Directions: In the entries below, the lines from the one with "ring dip: (100, 172)" through the one with "thumb ip: (161, 129)" are to be copied exactly; both ends count.

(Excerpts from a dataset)

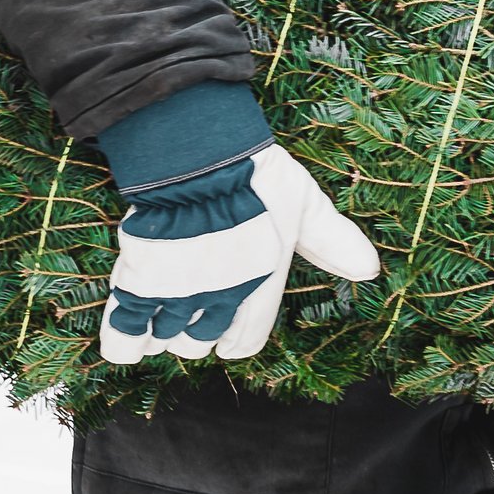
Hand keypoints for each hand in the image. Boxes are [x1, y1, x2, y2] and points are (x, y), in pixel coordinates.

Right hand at [100, 143, 379, 365]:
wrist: (198, 149)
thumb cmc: (256, 173)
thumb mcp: (306, 204)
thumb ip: (333, 242)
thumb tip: (370, 271)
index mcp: (260, 285)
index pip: (246, 341)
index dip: (233, 337)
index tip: (224, 327)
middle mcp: (220, 300)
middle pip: (200, 342)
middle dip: (195, 328)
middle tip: (189, 300)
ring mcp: (178, 294)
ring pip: (166, 339)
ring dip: (161, 328)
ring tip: (159, 304)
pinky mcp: (137, 281)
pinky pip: (123, 334)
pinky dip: (123, 344)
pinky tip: (126, 342)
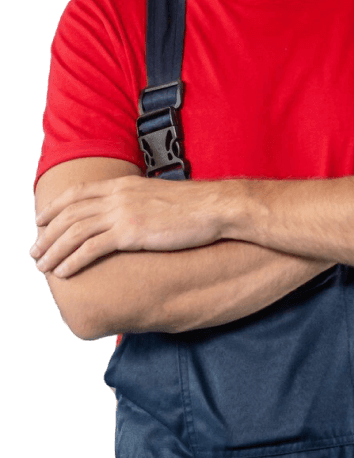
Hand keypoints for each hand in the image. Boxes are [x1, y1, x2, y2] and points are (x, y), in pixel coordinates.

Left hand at [30, 175, 227, 277]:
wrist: (215, 208)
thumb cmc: (193, 206)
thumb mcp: (158, 196)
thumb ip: (137, 201)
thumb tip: (130, 215)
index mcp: (123, 184)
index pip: (78, 193)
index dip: (54, 207)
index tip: (40, 222)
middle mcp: (117, 196)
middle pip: (70, 213)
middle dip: (47, 234)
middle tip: (35, 252)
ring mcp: (123, 213)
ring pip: (74, 232)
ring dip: (54, 250)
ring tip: (42, 267)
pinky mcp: (131, 233)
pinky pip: (91, 248)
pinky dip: (72, 261)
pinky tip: (63, 273)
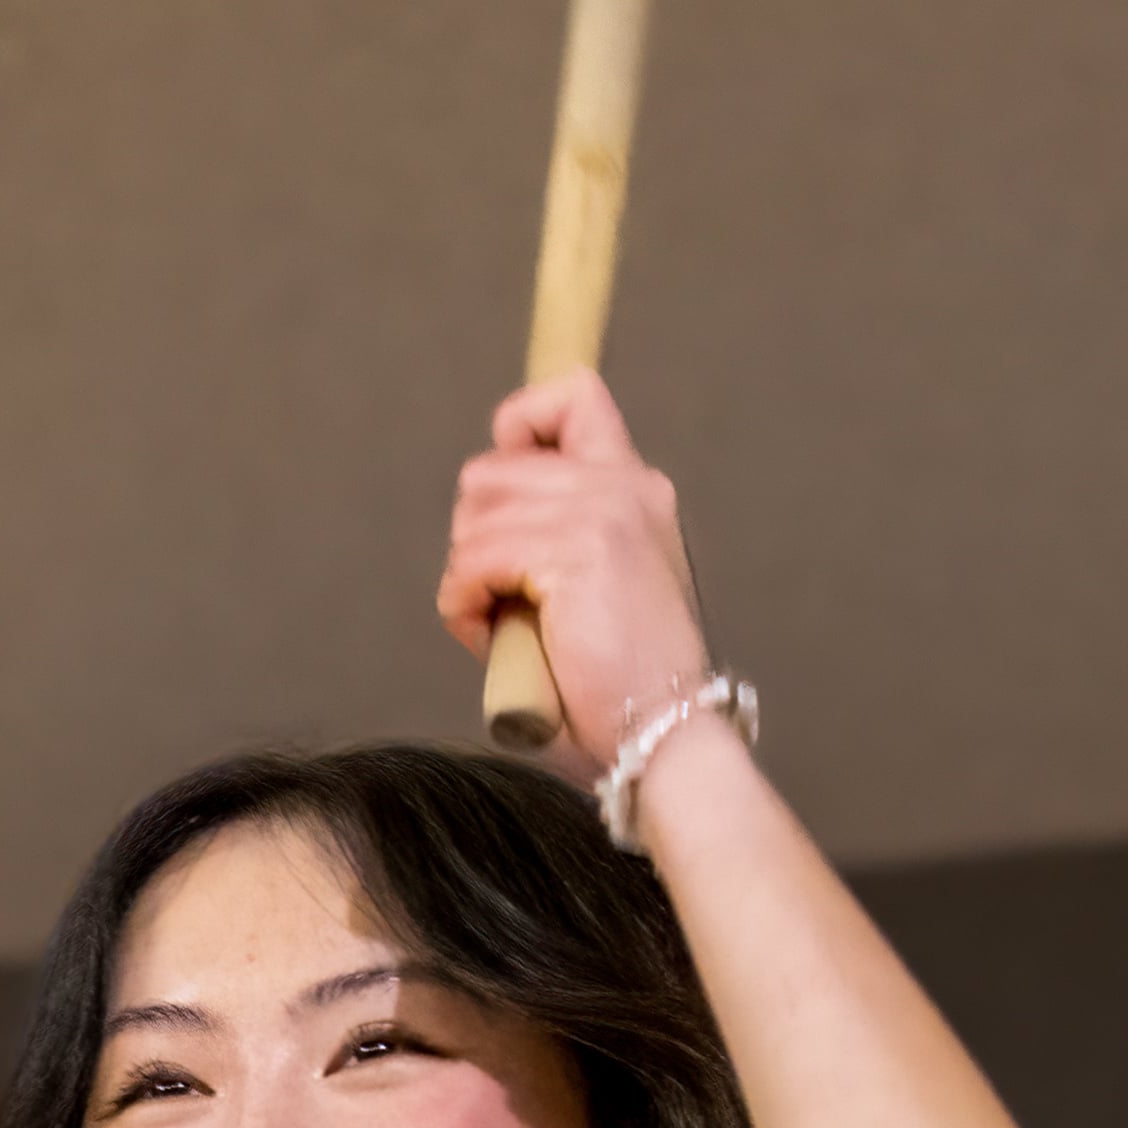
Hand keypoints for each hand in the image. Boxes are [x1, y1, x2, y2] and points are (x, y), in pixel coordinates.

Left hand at [436, 370, 717, 773]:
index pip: (572, 396)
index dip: (517, 429)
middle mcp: (625, 485)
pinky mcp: (576, 551)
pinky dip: (463, 602)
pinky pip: (474, 559)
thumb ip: (555, 535)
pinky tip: (490, 637)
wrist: (664, 732)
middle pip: (491, 467)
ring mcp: (603, 512)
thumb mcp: (596, 585)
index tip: (507, 497)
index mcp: (636, 487)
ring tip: (497, 621)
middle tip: (499, 593)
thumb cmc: (622, 682)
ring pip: (476, 511)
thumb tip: (479, 518)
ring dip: (465, 573)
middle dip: (474, 534)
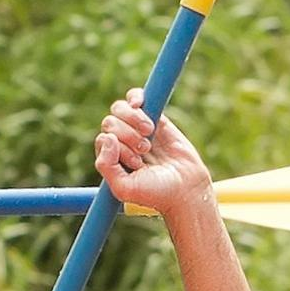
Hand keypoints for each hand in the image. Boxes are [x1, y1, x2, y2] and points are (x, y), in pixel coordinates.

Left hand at [95, 95, 210, 220]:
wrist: (186, 187)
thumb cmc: (155, 192)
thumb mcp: (124, 188)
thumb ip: (106, 166)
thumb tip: (107, 137)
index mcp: (110, 159)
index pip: (103, 139)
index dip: (118, 148)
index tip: (137, 162)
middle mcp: (120, 142)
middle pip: (110, 122)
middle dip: (127, 135)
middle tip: (145, 150)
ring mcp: (136, 128)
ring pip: (119, 109)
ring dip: (133, 120)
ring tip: (149, 136)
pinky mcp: (155, 117)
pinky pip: (135, 98)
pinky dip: (134, 98)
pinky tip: (138, 104)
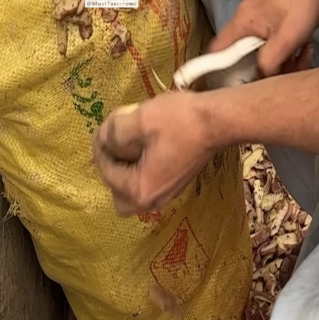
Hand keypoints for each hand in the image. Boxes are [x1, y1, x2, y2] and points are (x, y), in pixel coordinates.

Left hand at [92, 92, 214, 214]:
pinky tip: (146, 147)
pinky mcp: (178, 182)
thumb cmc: (180, 121)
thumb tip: (103, 137)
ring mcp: (169, 193)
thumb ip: (113, 131)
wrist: (219, 121)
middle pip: (118, 195)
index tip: (102, 128)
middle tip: (114, 146)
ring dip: (126, 173)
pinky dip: (141, 171)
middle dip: (111, 171)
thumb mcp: (139, 120)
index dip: (99, 148)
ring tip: (129, 146)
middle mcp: (153, 199)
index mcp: (140, 189)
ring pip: (134, 193)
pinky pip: (149, 185)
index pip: (107, 172)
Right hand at [211, 0, 318, 76]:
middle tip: (286, 72)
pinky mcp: (274, 24)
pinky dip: (288, 53)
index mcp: (241, 24)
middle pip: (243, 58)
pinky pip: (274, 47)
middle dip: (265, 70)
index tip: (233, 87)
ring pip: (262, 54)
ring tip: (304, 55)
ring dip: (283, 62)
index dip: (218, 72)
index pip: (216, 52)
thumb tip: (260, 79)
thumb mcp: (286, 38)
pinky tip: (306, 48)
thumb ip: (268, 62)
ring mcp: (260, 24)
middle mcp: (245, 23)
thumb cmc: (300, 3)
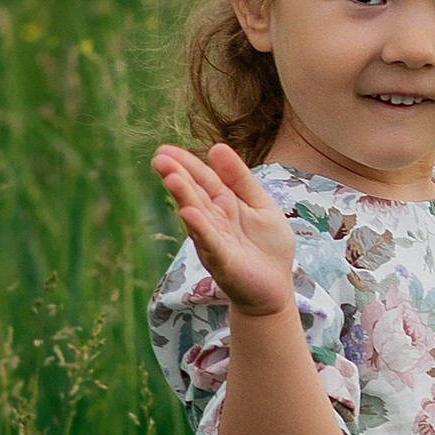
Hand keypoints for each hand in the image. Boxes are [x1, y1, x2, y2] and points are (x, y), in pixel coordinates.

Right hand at [153, 141, 297, 316]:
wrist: (275, 288)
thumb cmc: (267, 246)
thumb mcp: (260, 203)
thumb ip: (240, 178)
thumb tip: (216, 147)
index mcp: (224, 204)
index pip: (203, 178)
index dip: (186, 163)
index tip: (164, 149)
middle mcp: (213, 220)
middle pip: (195, 194)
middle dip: (178, 176)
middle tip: (159, 159)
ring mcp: (215, 240)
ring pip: (198, 215)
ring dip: (184, 197)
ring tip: (171, 178)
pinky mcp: (223, 260)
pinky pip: (210, 241)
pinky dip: (200, 228)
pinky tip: (188, 214)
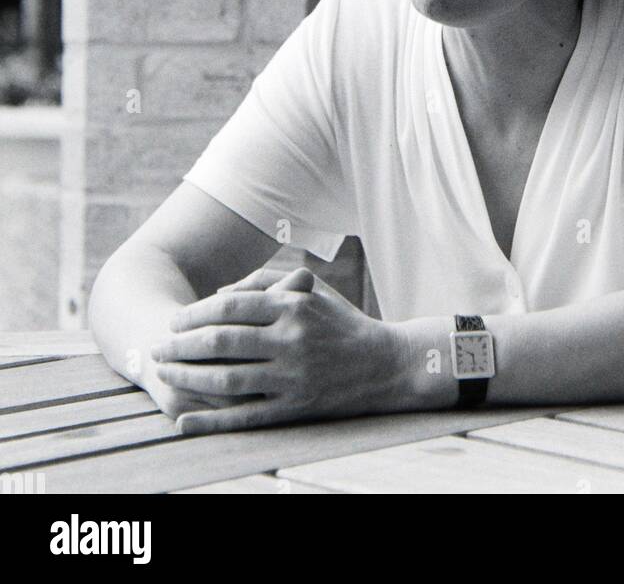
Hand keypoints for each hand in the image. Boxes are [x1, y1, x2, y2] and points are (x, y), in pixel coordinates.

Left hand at [149, 266, 407, 435]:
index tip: (173, 321)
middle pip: (222, 342)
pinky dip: (212, 421)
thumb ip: (265, 285)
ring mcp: (293, 377)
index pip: (230, 307)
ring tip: (164, 375)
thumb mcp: (311, 291)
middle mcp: (291, 340)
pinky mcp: (296, 409)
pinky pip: (246, 417)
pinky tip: (185, 420)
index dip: (195, 314)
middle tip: (156, 348)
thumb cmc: (341, 322)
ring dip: (189, 378)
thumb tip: (217, 296)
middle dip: (182, 345)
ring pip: (228, 380)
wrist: (384, 364)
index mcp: (292, 306)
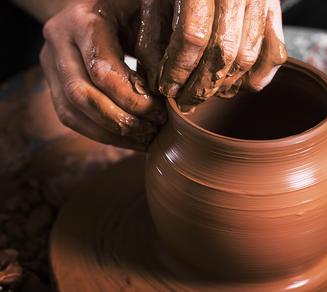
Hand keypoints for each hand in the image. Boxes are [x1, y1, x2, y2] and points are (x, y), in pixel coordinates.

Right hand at [40, 0, 165, 150]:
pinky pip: (70, 116)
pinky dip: (100, 133)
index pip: (103, 71)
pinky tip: (127, 139)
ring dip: (110, 133)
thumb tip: (169, 97)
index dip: (132, 99)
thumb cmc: (133, 10)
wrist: (103, 5)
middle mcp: (58, 39)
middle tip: (152, 131)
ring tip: (143, 140)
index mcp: (82, 19)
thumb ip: (153, 52)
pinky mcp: (53, 80)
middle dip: (121, 121)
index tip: (160, 113)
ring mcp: (50, 61)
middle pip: (81, 95)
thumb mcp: (146, 18)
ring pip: (71, 111)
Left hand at [136, 0, 286, 111]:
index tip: (169, 88)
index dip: (179, 69)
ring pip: (247, 58)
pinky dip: (254, 79)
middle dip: (202, 86)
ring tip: (206, 93)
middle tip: (186, 102)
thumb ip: (153, 41)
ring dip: (225, 85)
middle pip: (223, 52)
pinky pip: (273, 57)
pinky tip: (233, 84)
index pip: (193, 36)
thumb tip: (159, 85)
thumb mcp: (157, 4)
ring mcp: (260, 2)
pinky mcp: (275, 13)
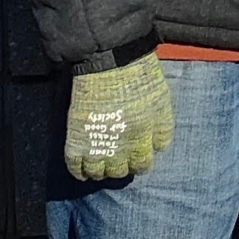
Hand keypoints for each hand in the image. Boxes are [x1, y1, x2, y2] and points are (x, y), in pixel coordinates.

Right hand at [64, 54, 174, 182]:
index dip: (140, 163)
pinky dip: (78, 172)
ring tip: (100, 166)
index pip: (144, 164)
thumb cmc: (140, 79)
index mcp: (144, 139)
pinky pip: (76, 166)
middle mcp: (122, 148)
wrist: (110, 66)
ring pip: (99, 172)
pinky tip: (82, 171)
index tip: (136, 158)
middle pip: (122, 171)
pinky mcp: (77, 141)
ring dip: (100, 172)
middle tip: (117, 161)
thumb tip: (158, 147)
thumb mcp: (162, 104)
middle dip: (121, 168)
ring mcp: (98, 146)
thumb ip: (161, 129)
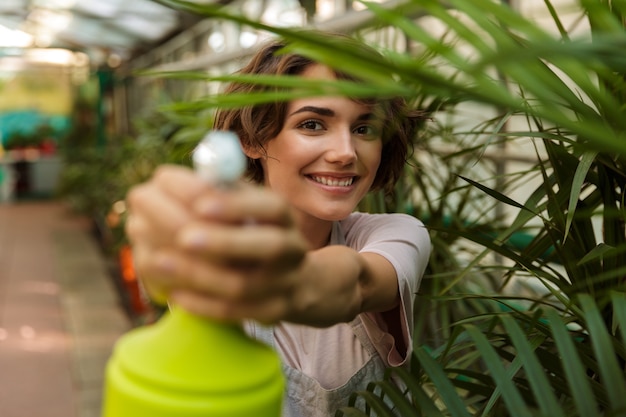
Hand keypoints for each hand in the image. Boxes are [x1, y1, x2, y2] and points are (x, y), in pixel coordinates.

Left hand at [125, 164, 308, 322]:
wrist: (284, 278)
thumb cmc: (247, 230)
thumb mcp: (240, 205)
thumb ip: (215, 191)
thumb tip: (174, 179)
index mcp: (284, 218)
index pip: (272, 207)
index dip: (237, 205)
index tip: (199, 203)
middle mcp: (292, 250)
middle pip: (269, 246)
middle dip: (223, 241)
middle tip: (182, 236)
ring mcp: (283, 285)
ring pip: (243, 285)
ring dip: (199, 273)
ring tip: (159, 260)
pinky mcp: (269, 314)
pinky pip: (233, 313)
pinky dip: (201, 303)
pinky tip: (173, 291)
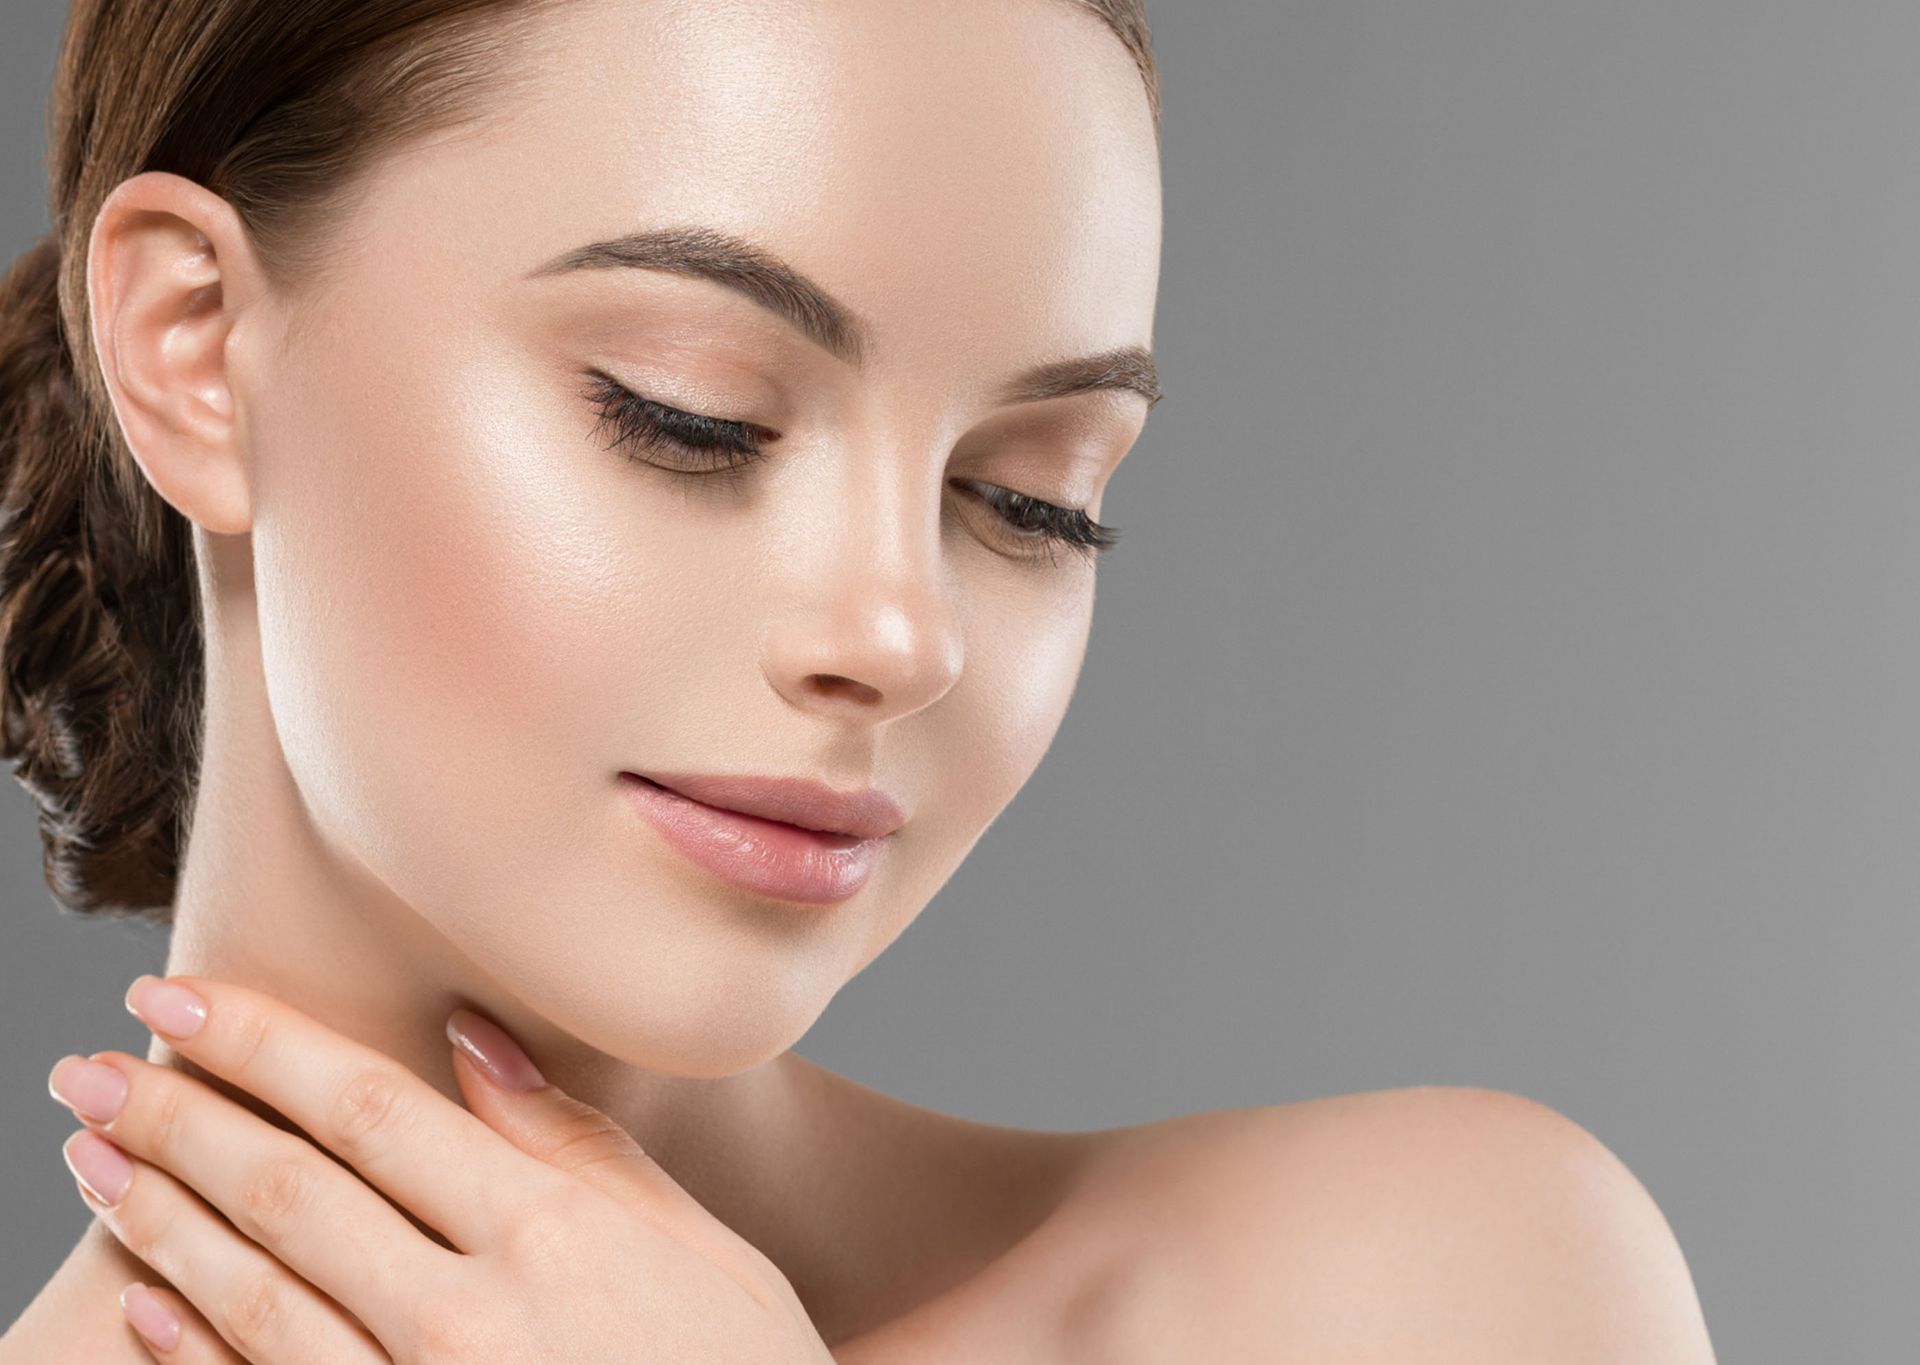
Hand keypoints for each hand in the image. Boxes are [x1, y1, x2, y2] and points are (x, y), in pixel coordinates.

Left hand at [45, 975, 836, 1362]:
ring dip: (160, 1219)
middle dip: (178, 1119)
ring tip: (91, 1156)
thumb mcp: (702, 1250)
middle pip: (292, 1194)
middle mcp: (472, 1317)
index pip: (373, 1110)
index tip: (183, 996)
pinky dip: (191, 1348)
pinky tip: (140, 1294)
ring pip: (258, 1296)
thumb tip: (476, 1039)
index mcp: (554, 1234)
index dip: (265, 1046)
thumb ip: (581, 1147)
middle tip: (89, 1066)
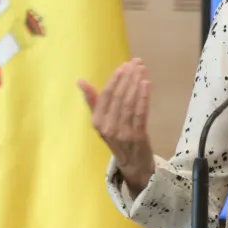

Result:
ring dip: (100, 172)
middle tip: (117, 161)
thumb tip: (158, 147)
thumb mcp: (162, 104)
middle dip: (121, 168)
ring mcp: (98, 146)
thumb ip: (161, 129)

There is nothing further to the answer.